Acute kidney injury has high morbidity and mortality, especially in ICUs. For the purpose of early identification of AKI, researching on the risk prediction model of AKI is necessary. Existing models have many flaws. This model made up for some defects and proposed a few new risk prediction factors.
Clinically, if all the risk factors are identified and quantified to use to profile risk, 20%–30% AKI can be predicted and avoided . After admission to a hospital, early prediction of AKI can bring high opportunity to prevent patients from developing AKI. There have been a few prediction models for AKI risk using in ICUs, but there are still many researchers trying to develop risk prediction models because we still need more sensitive and more accurate models to apply to the clinic.
We used logistic regression to develop a model. Of all the candidate variables, only a few turned out to predict AKI (hypertension, chronic kidney disease, acute pancreatitis, cardiac failure, shock, pH ≤ 7.30, CK > 1000 U/L, hypoproteinemia, nephrotoxin exposure, and male). In our analysis, some variables had high significance in univariate analysis (age > 70 years, diabetes, chronic liver disease, coronary heart disease, cancer, trauma, respiratory failure, sepsis, and major surgery), but were not selected into the final model. This means there may be some false associations or indirect associations between these variables and independent predictors. These variables turned out not independent predictors in this model. However, there are previous reports showing their relationship with the development of AKI. We still need more research about these variables.
Using risk ranges, a total score of 0–4 points was associated with a low risk of AKI. Patients with a total score of 5–15 have a high risk to develop AKI. However, this is not absolute. In our study, 22% of low-risk patients also developed AKI, which indicates that this risk prediction score is not perfect yet. In the following work, more efforts should be pay to include more variables and perform more accurate verification to perfect it.

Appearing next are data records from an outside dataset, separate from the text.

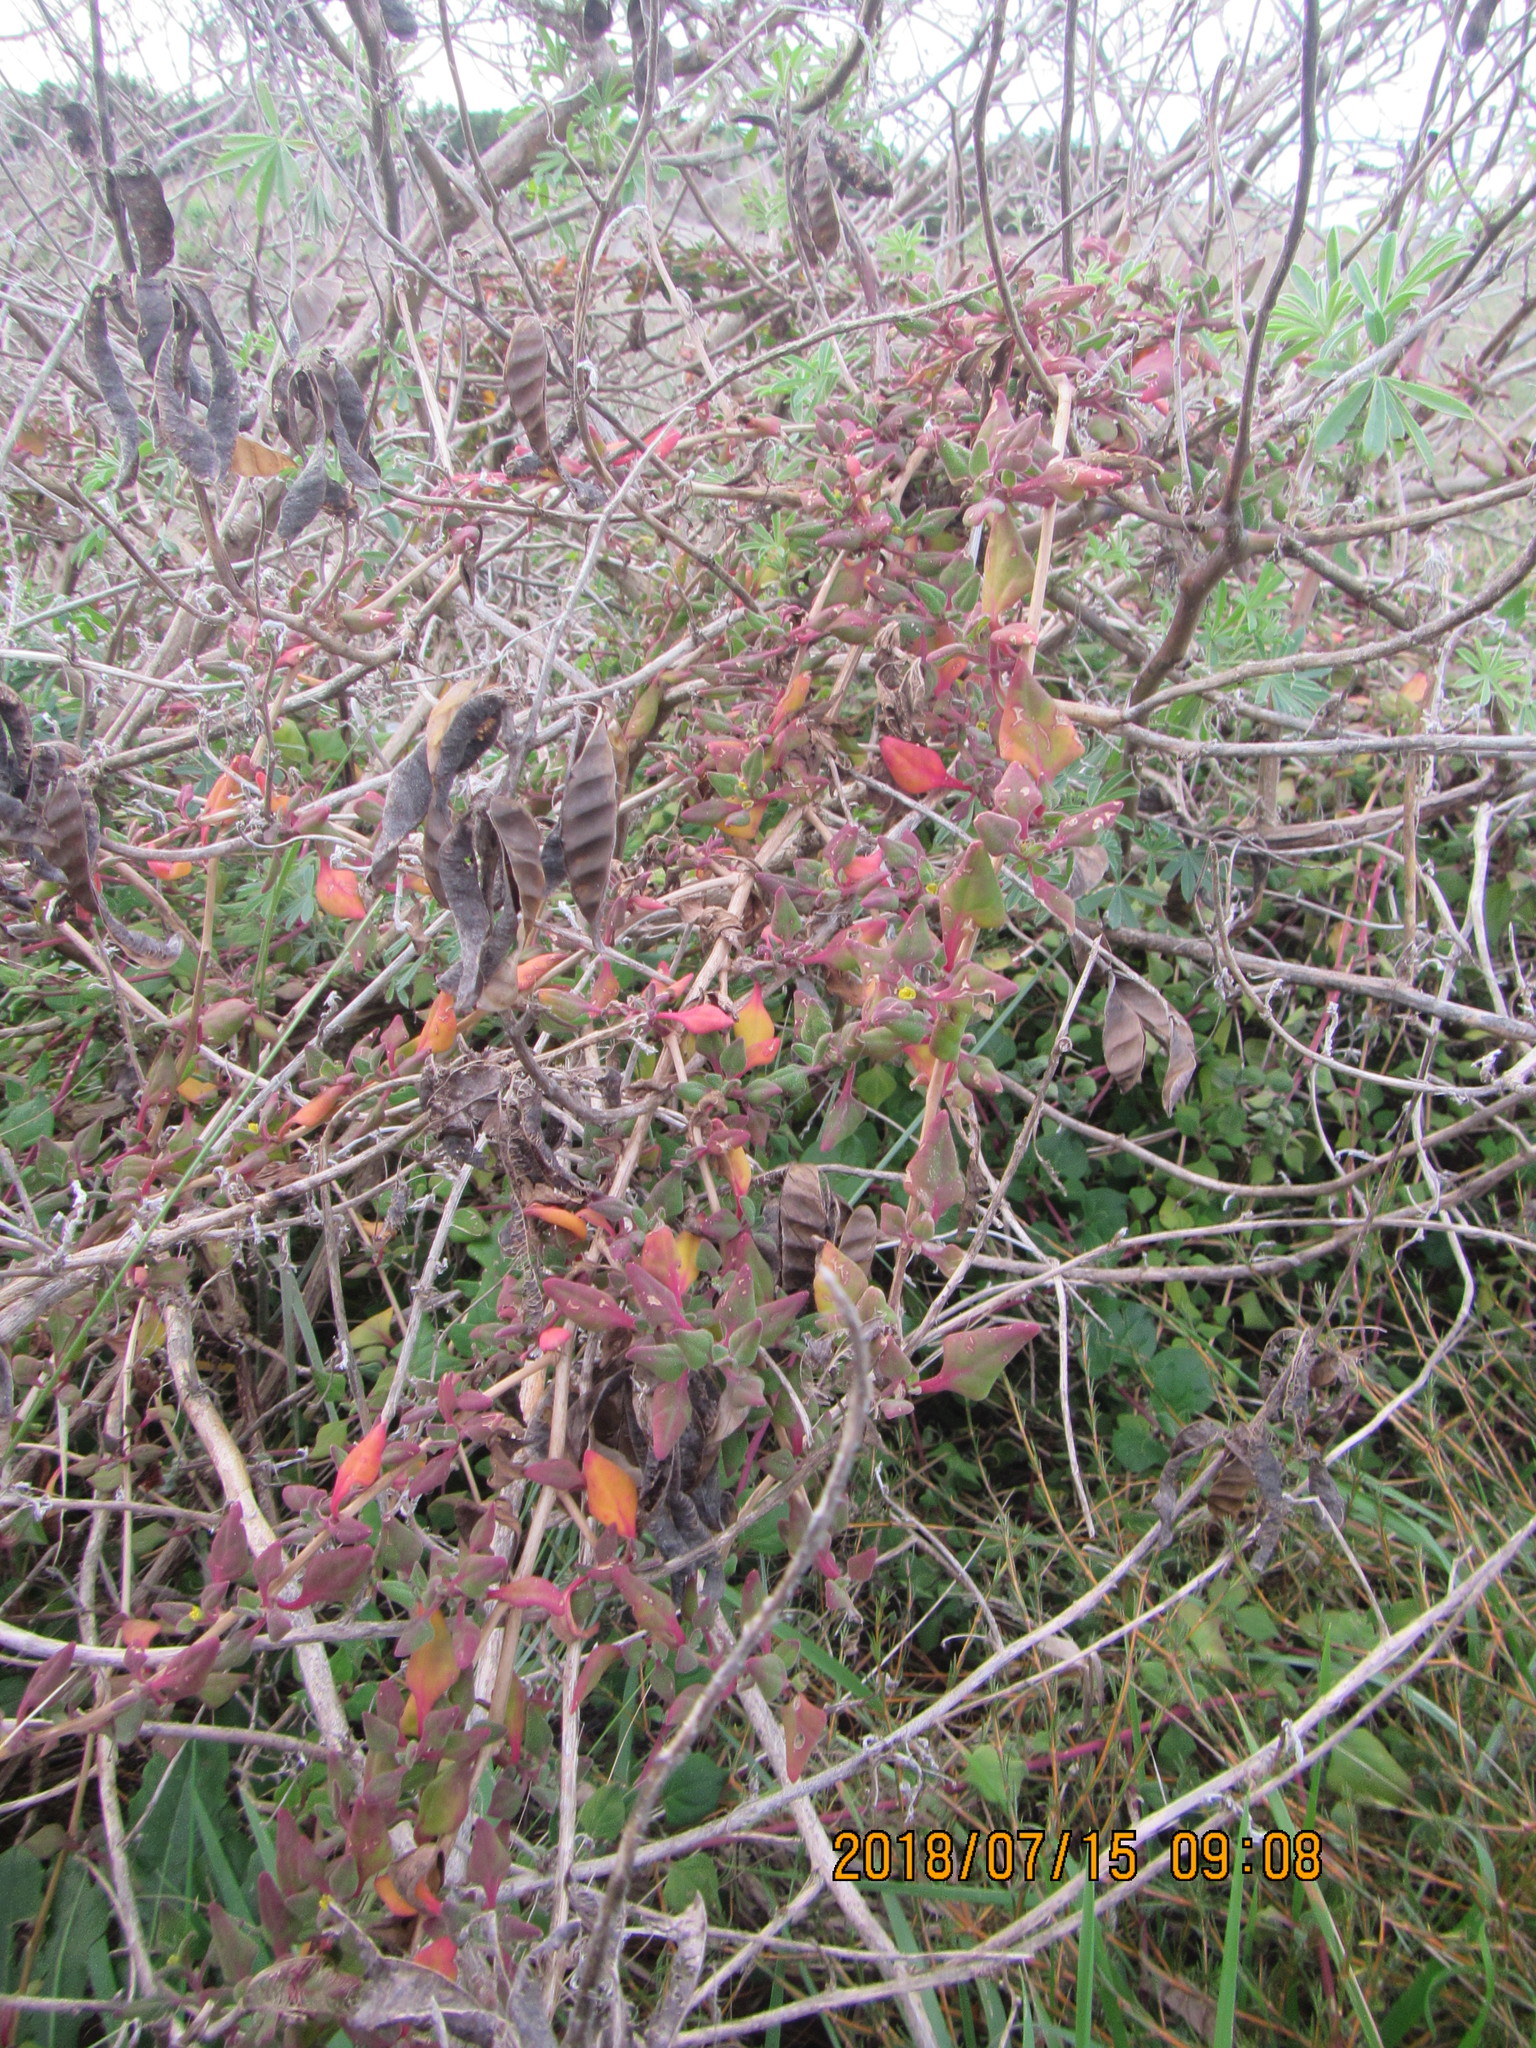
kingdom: Plantae
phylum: Tracheophyta
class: Magnoliopsida
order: Caryophyllales
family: Aizoaceae
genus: Tetragonia
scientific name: Tetragonia implexicoma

There are several strengths of our study. Firstly, this is a prospective observational study. We collected data prospectively to ensure the information detailed and reliable and to reduce the impact of bias. Secondly, we included a lot of candidate risk factors in our research. The risk factors we have included are very comprehensive. Most of those which reported in previous researches have been included. All of them are medical history data and clinical examinations easily to get, which are convenient for clinicians to apply. With only 10 variables in the risk prediction score, it is simple to calculate. Thirdly, two variables (acute pancreatitis and CK > 1000 U/L) in our risk prediction score have not been included in other models before. There is a study  which reported the relationship between acute pancreatitis and AKI but there is no study included acute pancreatitis into the model. The incidence of acute pancreatitis in China is relatively high and the main causes of acute pancreatitis are different from those in Europe and America. Our study raises the possibility that acute pancreatitis in China is highly correlated with the occurrence of AKI. There is also a study  suggesting the correlation between rhabdomyolysis and AKI but no study include incorporated rhabdomyolysis into the model. We considered that it might be that rhabdomyolysis’ diagnostic criteria led to this result. We relaxed the standard of CK to greater than 1000 and found it highly correlated with the occurrence of AKI. Finally, the risk factors we included are similar to other studies, but which incorporated into the model were different. That may indicate that the risk factors for AKI differ depending on the regions and races. It provides a direction for future researchs.
However, our study also has several limitations. The most important one is that this is a monocenter study. We did not conduct externally verification and only verified internally. This may cause some problems with the extrapolation of our model and the results may not be widely generalizable in other regions and races. Secondly, recent studies emphasized the importance of AKI biomarkers to predict AKI [31, 32]. However, for ease of application, we did not include biomarkers because they are not yet widely used clinically. Thirdly, KDIGO criterion diagnoses AKI with both urine volume and serum creatinine. Nevertheless, we used serum creatinine only on account of the inaccuracy of urine volume data. Finally, In order to facilitate statistics, we represent most of the variables as binary variables, and the severity of each variable is not taken into account.
Prediction of AKI still has high importance because it is associated with high mortality and high morbidity. Our future studies will focus on improving our model by expanding the sample size and performing external validation. We may bring in some refined biomarkers as predictors.
There is no single intervention can improve the outcome of AKI patients, so a risk prediction model would most likely to be used as a measure to help those patients. On this road, we should all work harder because there is still a long way to go.